I'm trying to pull a query from aMember. We have a few tables:
am_user - Contains user data - PK = user_id
am_invoice - Contains one line per invoice - PK invoice_id, FK to user_id
am_invoice_item - Contains one line per product - FK to invoice_id
We currently sell 2 different products using 4 different product_ids (it's software, and the products are translated in 2 different versions). Users can buy only episode 1, only episode 2, or both. (We're not interested in those who did not make a purchase yet).
My query looks like the following:
SELECT
u.user_id, login, u.added
, CASE ii.item_id
WHEN 3 THEN i.tm_added
WHEN 5 THEN i.tm_added
ELSE NULL END AS Episode1Bought
, CASE ii2.item_id
WHEN 7 THEN i2.tm_added
WHEN 6 THEN i2.tm_added
ELSE NULL END AS Episode2Bought
FROM
am_user u
LEFT JOIN am_invoice i ON u.user_id = i.user_id
LEFT JOIN am_invoice_item ii ON i.invoice_id = ii.invoice_id AND ii.item_id IN (3, 5)
LEFT JOIN am_invoice i2 ON u.user_id = i2.user_id
LEFT JOIN am_invoice_item ii2 ON i2.invoice_id = ii2.invoice_id AND ii2.item_id IN (7, 6)

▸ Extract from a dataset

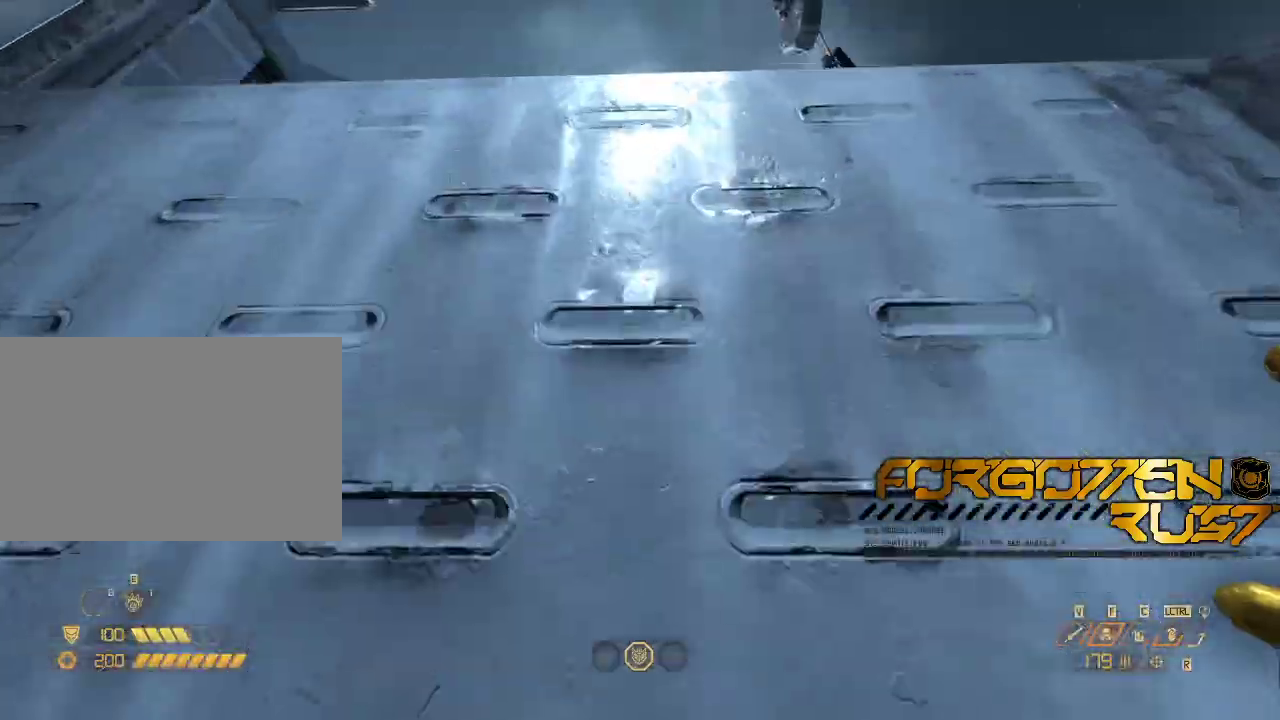
Gameplay with keyboard and mouse; each line is a JSON object with the keys and mouse buttons held at the frame after it. "events" lists presses ("down") and releases ("up") of "2", "3", "4", "5", "6", "7", "8", "a", "b", "c", "ctrl", "d", "e", "f", "g", "q", "r", "s", "shift", "space", "t", "v", "w", "x", "z", "mouse_left", "mouse_right" and "mouse_mb4" between this image and that frame as [ms after this image, input, new state], when the widget could be followed in between. "mouse_left", "mouse_right", "mouse_mb4" = the "left", "right", "mb4" buttons of the "mouse" list. No other keys are recorded. Mouse movement is not recorded. Not read: mouse_mb5 mouse_wheel.
{"keys": ["w"], "mouse": [], "events": []}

WHERE i.status = 1 AND i2.status = 1 -- Only paid invoices
ORDER BY user_id
However, this ends up returning up to 4 rows for customers who bought both episodes. For others, who only bought 1 episode, it works correctly:
1 user1 2013-12-07 18:06:01 Episode1_EN 2014-01-11 13:28:19 Episode2_DK 2014-02-15 10:22:30
1 user1 2013-12-07 18:06:01 NULL NULL Episode2_DK 2014-02-15 10:22:30
1 user1 2013-12-07 18:06:01 Episode1_EN 2014-01-11 13:28:19 NULL NULL
1 user1 2013-12-07 18:06:01 NULL NULL NULL NULL
I'd like for it to only return the row containing the details for both the purchases:
1 user1 2013-12-07 18:06:01 Episode1_EN 2014-01-11 13:28:19 Episode2_DK 2014-02-15 10:22:30
I bet I'm overlooking something pretty simple, but for the life of me cannot figure out where I went wrong. Any ideas how I can get rid of the redundant rows?

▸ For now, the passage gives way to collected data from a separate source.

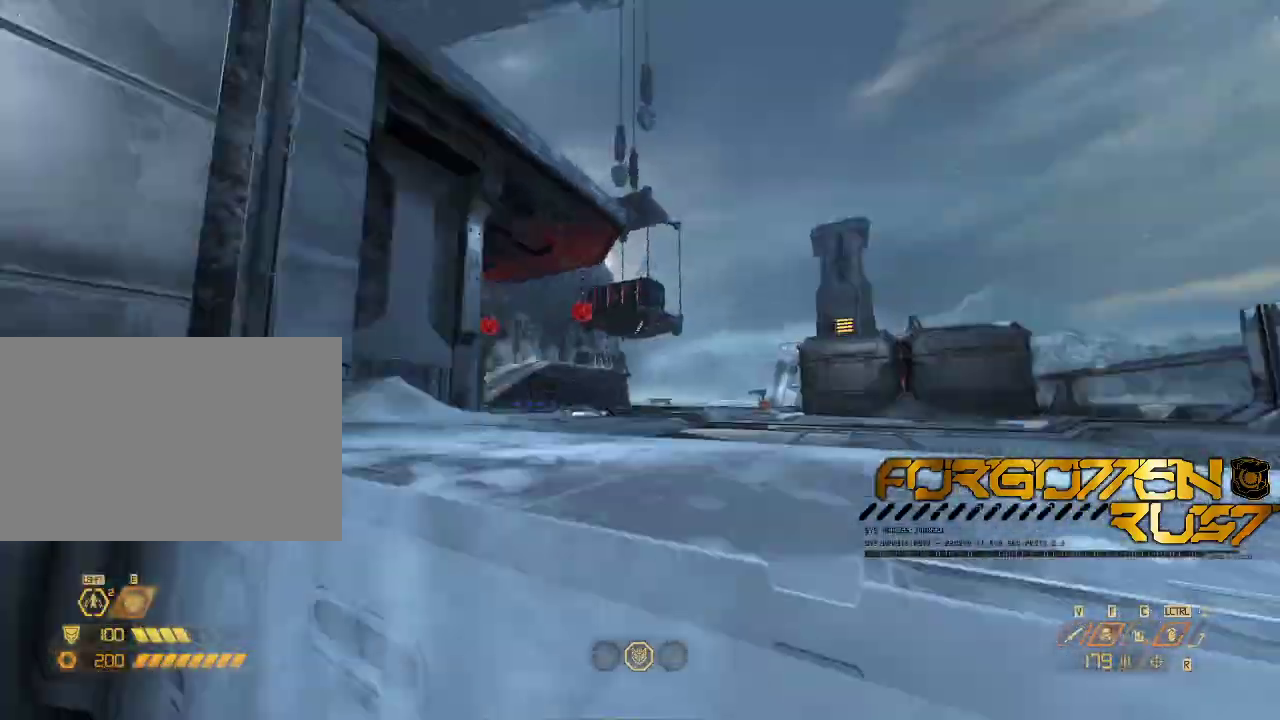
{"keys": ["w"], "mouse": [], "events": []}
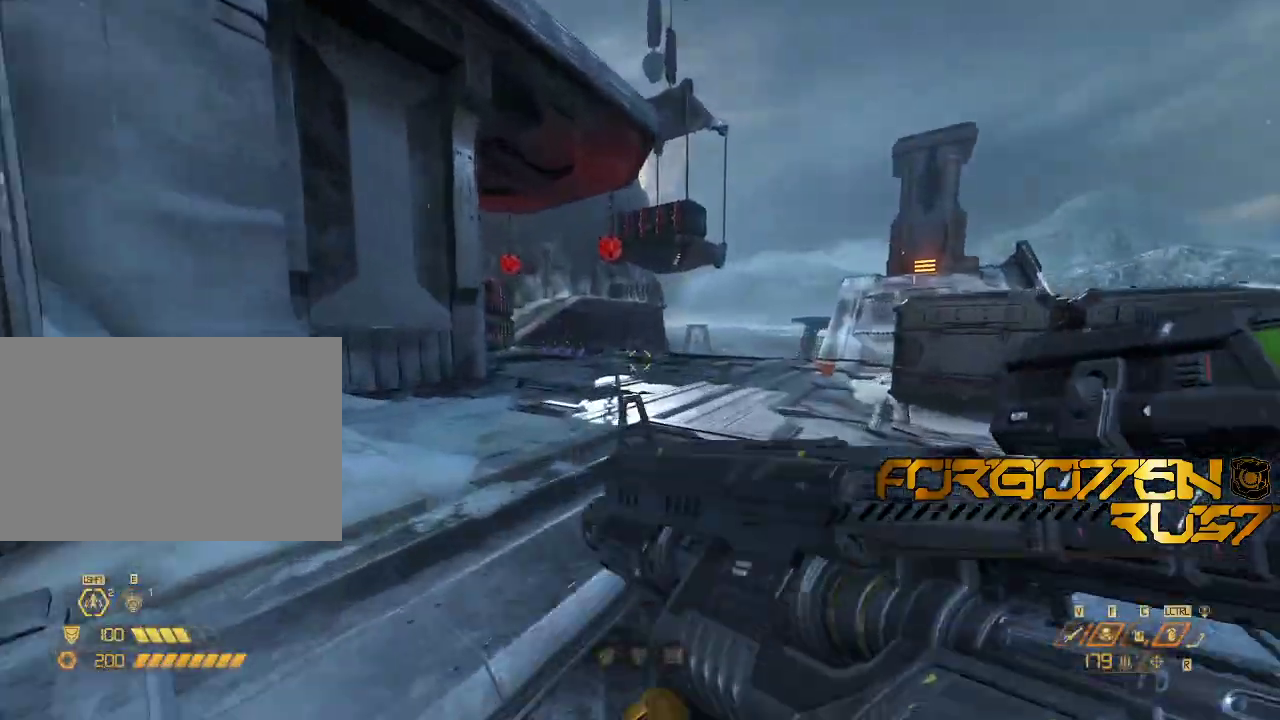
{"keys": ["w"], "mouse": [], "events": [[433, "space", "down"], [467, "space", "up"]]}
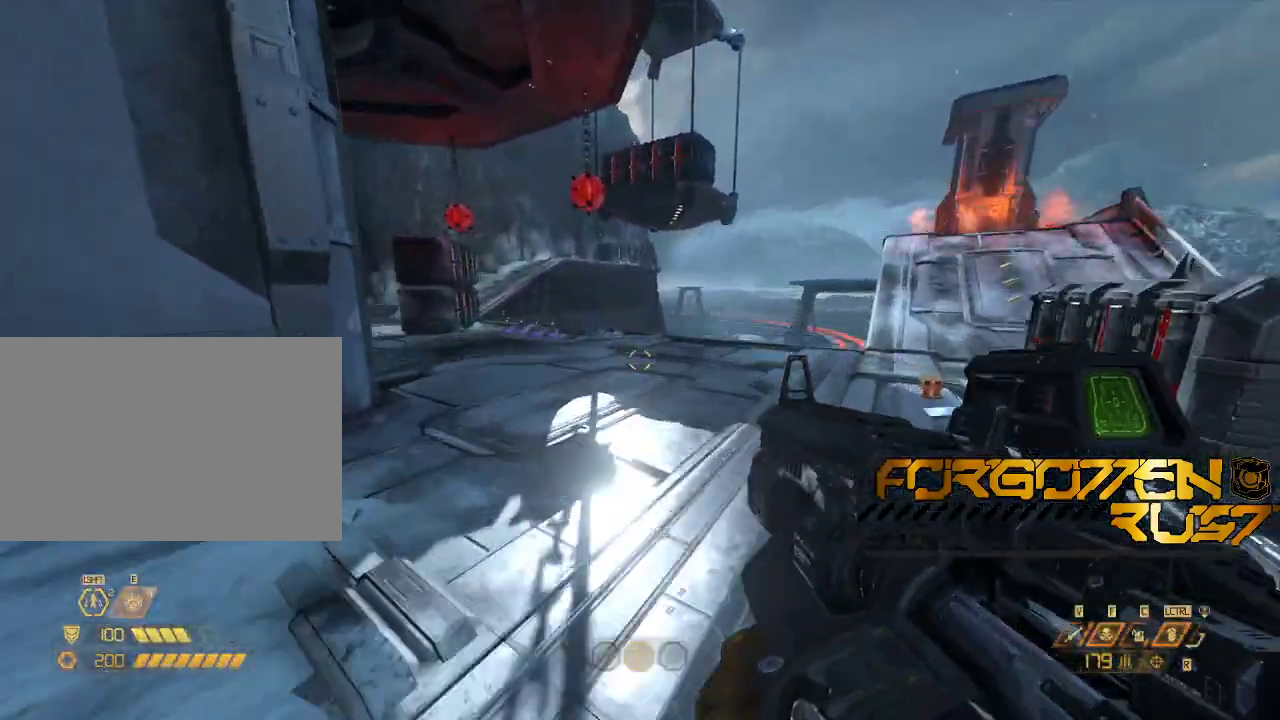
{"keys": ["w"], "mouse": []}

I managed to solve it by using two separate queries; one for product1
, and another for product2
. In the product1
query, I add a NUL
L column with an alias of Episode2Bought
. In the product2
query, I do the same, but for Product1Bought
. This way I can UNION
thw two resultsets.
However, this still lead to duplicate rows in case a user purchased both products. To solve that, I wrap a SELECT around that resultset, use MAX()
functions on the ProductBought columns to remove the NULLS and use a GROUP BY to merge the duplicate rows together.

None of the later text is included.